* [DATA SECTION]:
━━━
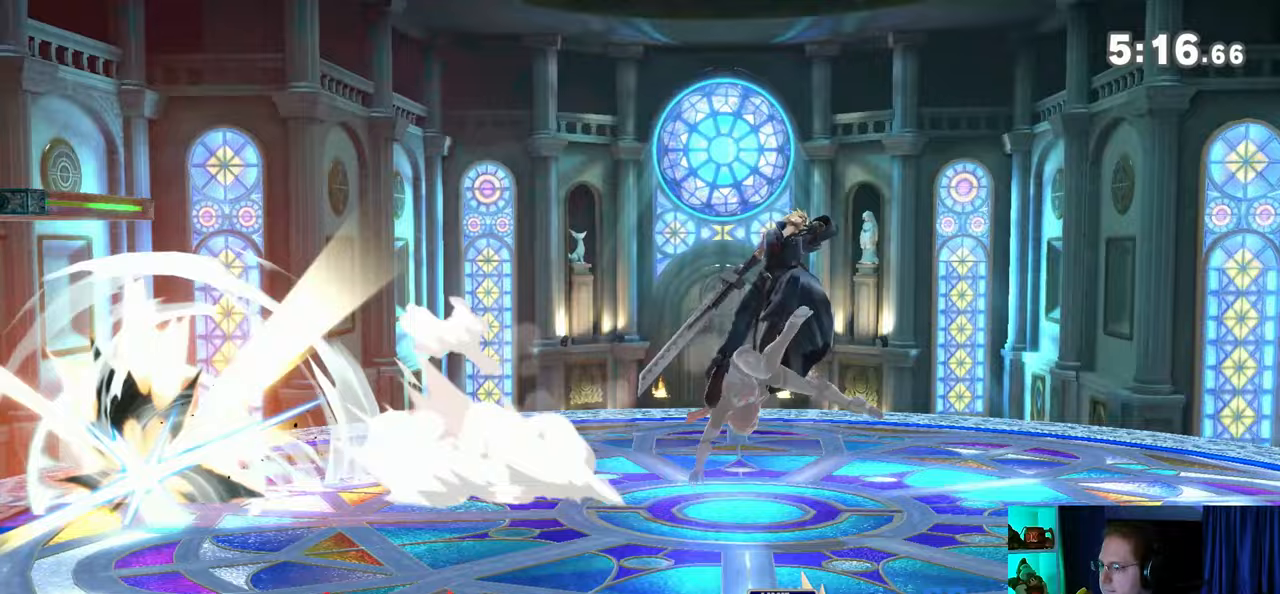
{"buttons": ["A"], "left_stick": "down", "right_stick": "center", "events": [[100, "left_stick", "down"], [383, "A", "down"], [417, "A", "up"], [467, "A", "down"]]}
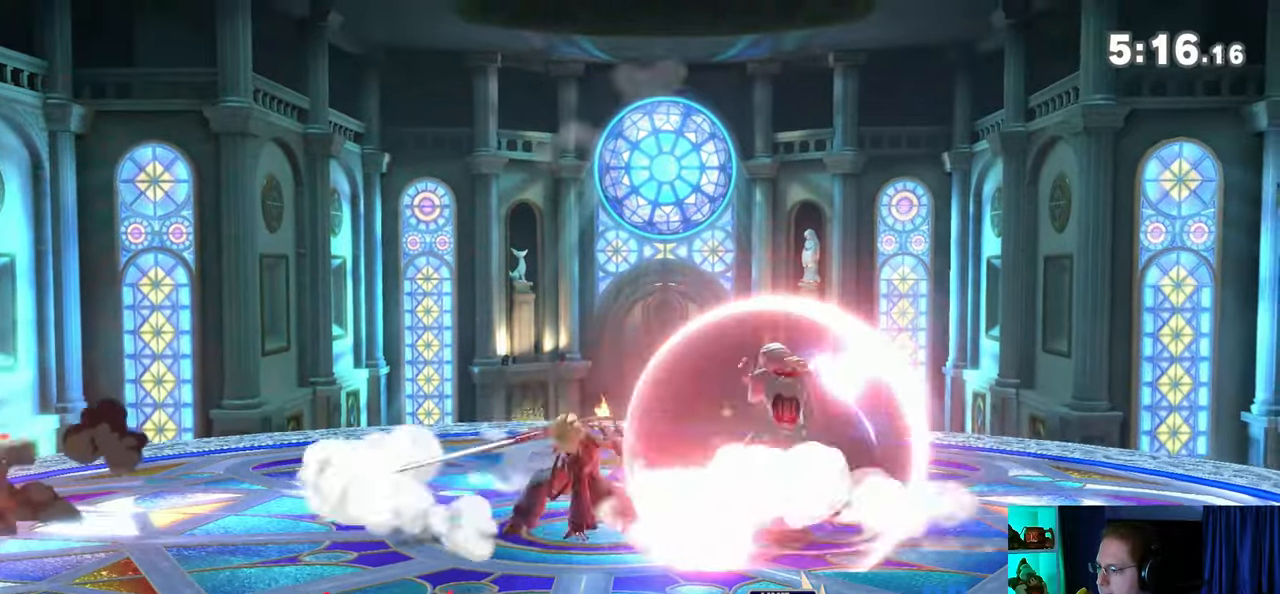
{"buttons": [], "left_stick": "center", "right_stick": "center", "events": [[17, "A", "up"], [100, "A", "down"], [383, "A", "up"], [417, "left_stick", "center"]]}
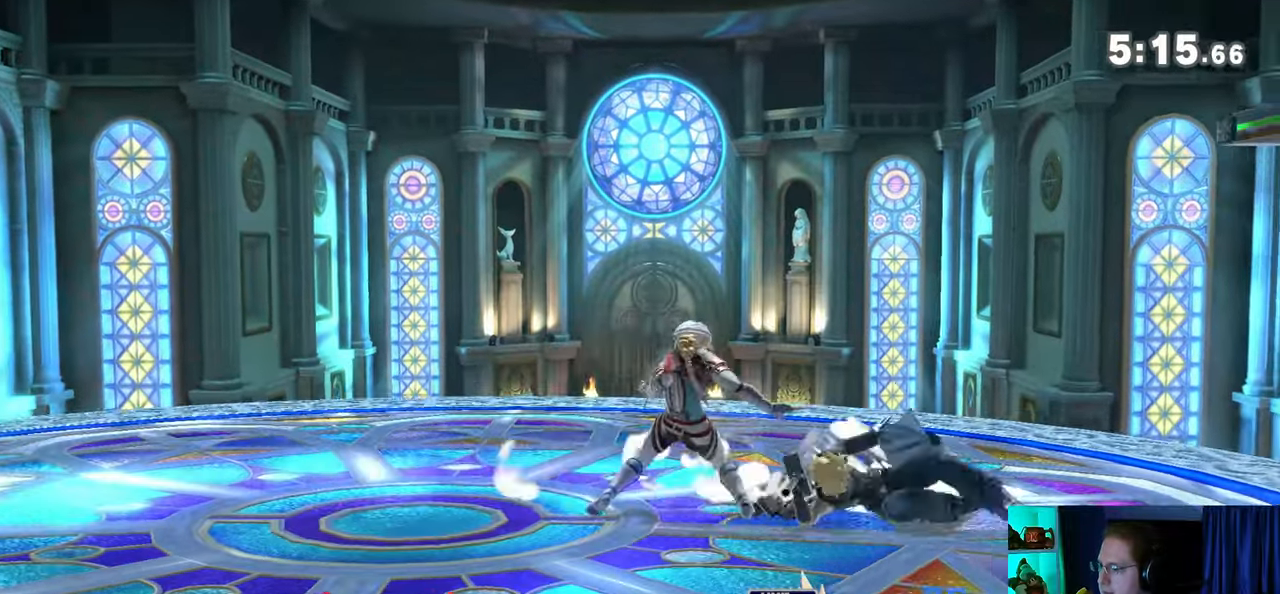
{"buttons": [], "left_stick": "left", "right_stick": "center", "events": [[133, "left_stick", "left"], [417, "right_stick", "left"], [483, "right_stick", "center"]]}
━━━
* [PROBLEM]: The listing above, line by line: print it exactly, but not its pictures.

* [RESPONSE TO THIS EXERCISE]:
{"buttons": ["A"], "left_stick": "down", "right_stick": "center", "events": [[100, "left_stick", "down"], [383, "A", "down"], [417, "A", "up"], [467, "A", "down"]]}
{"buttons": [], "left_stick": "center", "right_stick": "center", "events": [[17, "A", "up"], [100, "A", "down"], [383, "A", "up"], [417, "left_stick", "center"]]}
{"buttons": [], "left_stick": "left", "right_stick": "center", "events": [[133, "left_stick", "left"], [417, "right_stick", "left"], [483, "right_stick", "center"]]}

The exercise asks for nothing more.